───── LISTED RECORDS

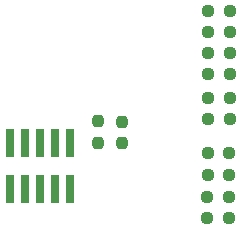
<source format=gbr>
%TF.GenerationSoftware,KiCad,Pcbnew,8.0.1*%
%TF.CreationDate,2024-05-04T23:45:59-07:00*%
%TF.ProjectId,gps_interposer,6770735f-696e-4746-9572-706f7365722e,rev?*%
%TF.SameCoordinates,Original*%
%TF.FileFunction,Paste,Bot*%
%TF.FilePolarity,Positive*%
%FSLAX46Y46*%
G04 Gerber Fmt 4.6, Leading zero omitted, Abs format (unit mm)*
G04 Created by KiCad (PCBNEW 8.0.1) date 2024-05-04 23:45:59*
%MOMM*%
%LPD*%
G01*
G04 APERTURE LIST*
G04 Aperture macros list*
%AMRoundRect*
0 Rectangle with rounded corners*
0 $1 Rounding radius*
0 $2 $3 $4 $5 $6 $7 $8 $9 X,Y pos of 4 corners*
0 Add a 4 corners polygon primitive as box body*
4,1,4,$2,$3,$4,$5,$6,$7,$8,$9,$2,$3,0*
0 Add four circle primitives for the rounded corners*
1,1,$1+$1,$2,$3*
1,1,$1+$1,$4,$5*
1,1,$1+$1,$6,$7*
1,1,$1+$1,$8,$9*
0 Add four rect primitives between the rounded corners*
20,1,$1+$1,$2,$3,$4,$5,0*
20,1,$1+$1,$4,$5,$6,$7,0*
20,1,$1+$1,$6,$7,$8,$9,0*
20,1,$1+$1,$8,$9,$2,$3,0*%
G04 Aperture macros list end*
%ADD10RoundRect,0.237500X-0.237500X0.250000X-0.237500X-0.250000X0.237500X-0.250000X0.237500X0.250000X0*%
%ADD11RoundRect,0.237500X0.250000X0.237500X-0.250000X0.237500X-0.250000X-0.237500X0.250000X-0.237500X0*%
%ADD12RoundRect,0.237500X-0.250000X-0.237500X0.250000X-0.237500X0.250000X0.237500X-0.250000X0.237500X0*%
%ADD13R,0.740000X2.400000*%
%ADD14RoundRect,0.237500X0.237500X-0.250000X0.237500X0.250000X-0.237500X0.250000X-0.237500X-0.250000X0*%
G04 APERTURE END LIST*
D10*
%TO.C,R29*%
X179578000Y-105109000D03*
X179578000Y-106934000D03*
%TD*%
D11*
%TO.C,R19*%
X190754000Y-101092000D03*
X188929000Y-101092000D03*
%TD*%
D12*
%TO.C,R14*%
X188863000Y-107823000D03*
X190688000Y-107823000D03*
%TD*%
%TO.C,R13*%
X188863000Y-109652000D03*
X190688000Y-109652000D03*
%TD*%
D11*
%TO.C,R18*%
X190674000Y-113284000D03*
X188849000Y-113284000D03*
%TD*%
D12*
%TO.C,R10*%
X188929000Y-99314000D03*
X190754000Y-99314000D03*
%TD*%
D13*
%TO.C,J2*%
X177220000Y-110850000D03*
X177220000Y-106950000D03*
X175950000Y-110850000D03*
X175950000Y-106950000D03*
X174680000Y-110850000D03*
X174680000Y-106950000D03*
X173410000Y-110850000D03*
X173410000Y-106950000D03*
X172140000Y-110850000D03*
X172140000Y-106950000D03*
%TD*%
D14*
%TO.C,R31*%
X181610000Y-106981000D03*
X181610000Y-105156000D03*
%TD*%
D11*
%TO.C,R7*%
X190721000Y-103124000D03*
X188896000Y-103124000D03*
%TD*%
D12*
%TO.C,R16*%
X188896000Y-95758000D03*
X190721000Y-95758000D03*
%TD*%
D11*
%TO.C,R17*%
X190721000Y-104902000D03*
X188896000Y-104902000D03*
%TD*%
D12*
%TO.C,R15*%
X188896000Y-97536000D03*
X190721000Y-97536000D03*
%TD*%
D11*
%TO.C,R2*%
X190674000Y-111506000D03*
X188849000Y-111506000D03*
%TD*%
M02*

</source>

──────────

◆ **INSTRUCTIONS FOR THE TASK**
Leave the pictures aside and output each entry exactly as it stands.

◆ **ANSWER BOX**
<source format=gbr>
%TF.GenerationSoftware,KiCad,Pcbnew,8.0.1*%
%TF.CreationDate,2024-05-04T23:45:59-07:00*%
%TF.ProjectId,gps_interposer,6770735f-696e-4746-9572-706f7365722e,rev?*%
%TF.SameCoordinates,Original*%
%TF.FileFunction,Paste,Bot*%
%TF.FilePolarity,Positive*%
%FSLAX46Y46*%
G04 Gerber Fmt 4.6, Leading zero omitted, Abs format (unit mm)*
G04 Created by KiCad (PCBNEW 8.0.1) date 2024-05-04 23:45:59*
%MOMM*%
%LPD*%
G01*
G04 APERTURE LIST*
G04 Aperture macros list*
%AMRoundRect*
0 Rectangle with rounded corners*
0 $1 Rounding radius*
0 $2 $3 $4 $5 $6 $7 $8 $9 X,Y pos of 4 corners*
0 Add a 4 corners polygon primitive as box body*
4,1,4,$2,$3,$4,$5,$6,$7,$8,$9,$2,$3,0*
0 Add four circle primitives for the rounded corners*
1,1,$1+$1,$2,$3*
1,1,$1+$1,$4,$5*
1,1,$1+$1,$6,$7*
1,1,$1+$1,$8,$9*
0 Add four rect primitives between the rounded corners*
20,1,$1+$1,$2,$3,$4,$5,0*
20,1,$1+$1,$4,$5,$6,$7,0*
20,1,$1+$1,$6,$7,$8,$9,0*
20,1,$1+$1,$8,$9,$2,$3,0*%
G04 Aperture macros list end*
%ADD10RoundRect,0.237500X-0.237500X0.250000X-0.237500X-0.250000X0.237500X-0.250000X0.237500X0.250000X0*%
%ADD11RoundRect,0.237500X0.250000X0.237500X-0.250000X0.237500X-0.250000X-0.237500X0.250000X-0.237500X0*%
%ADD12RoundRect,0.237500X-0.250000X-0.237500X0.250000X-0.237500X0.250000X0.237500X-0.250000X0.237500X0*%
%ADD13R,0.740000X2.400000*%
%ADD14RoundRect,0.237500X0.237500X-0.250000X0.237500X0.250000X-0.237500X0.250000X-0.237500X-0.250000X0*%
G04 APERTURE END LIST*
D10*
%TO.C,R29*%
X179578000Y-105109000D03*
X179578000Y-106934000D03*
%TD*%
D11*
%TO.C,R19*%
X190754000Y-101092000D03*
X188929000Y-101092000D03*
%TD*%
D12*
%TO.C,R14*%
X188863000Y-107823000D03*
X190688000Y-107823000D03*
%TD*%
%TO.C,R13*%
X188863000Y-109652000D03*
X190688000Y-109652000D03*
%TD*%
D11*
%TO.C,R18*%
X190674000Y-113284000D03*
X188849000Y-113284000D03*
%TD*%
D12*
%TO.C,R10*%
X188929000Y-99314000D03*
X190754000Y-99314000D03*
%TD*%
D13*
%TO.C,J2*%
X177220000Y-110850000D03*
X177220000Y-106950000D03*
X175950000Y-110850000D03*
X175950000Y-106950000D03*
X174680000Y-110850000D03*
X174680000Y-106950000D03*
X173410000Y-110850000D03*
X173410000Y-106950000D03*
X172140000Y-110850000D03*
X172140000Y-106950000D03*
%TD*%
D14*
%TO.C,R31*%
X181610000Y-106981000D03*
X181610000Y-105156000D03*
%TD*%
D11*
%TO.C,R7*%
X190721000Y-103124000D03*
X188896000Y-103124000D03*
%TD*%
D12*
%TO.C,R16*%
X188896000Y-95758000D03*
X190721000Y-95758000D03*
%TD*%
D11*
%TO.C,R17*%
X190721000Y-104902000D03*
X188896000Y-104902000D03*
%TD*%
D12*
%TO.C,R15*%
X188896000Y-97536000D03*
X190721000Y-97536000D03*
%TD*%
D11*
%TO.C,R2*%
X190674000Y-111506000D03*
X188849000Y-111506000D03*
%TD*%
M02*

</source>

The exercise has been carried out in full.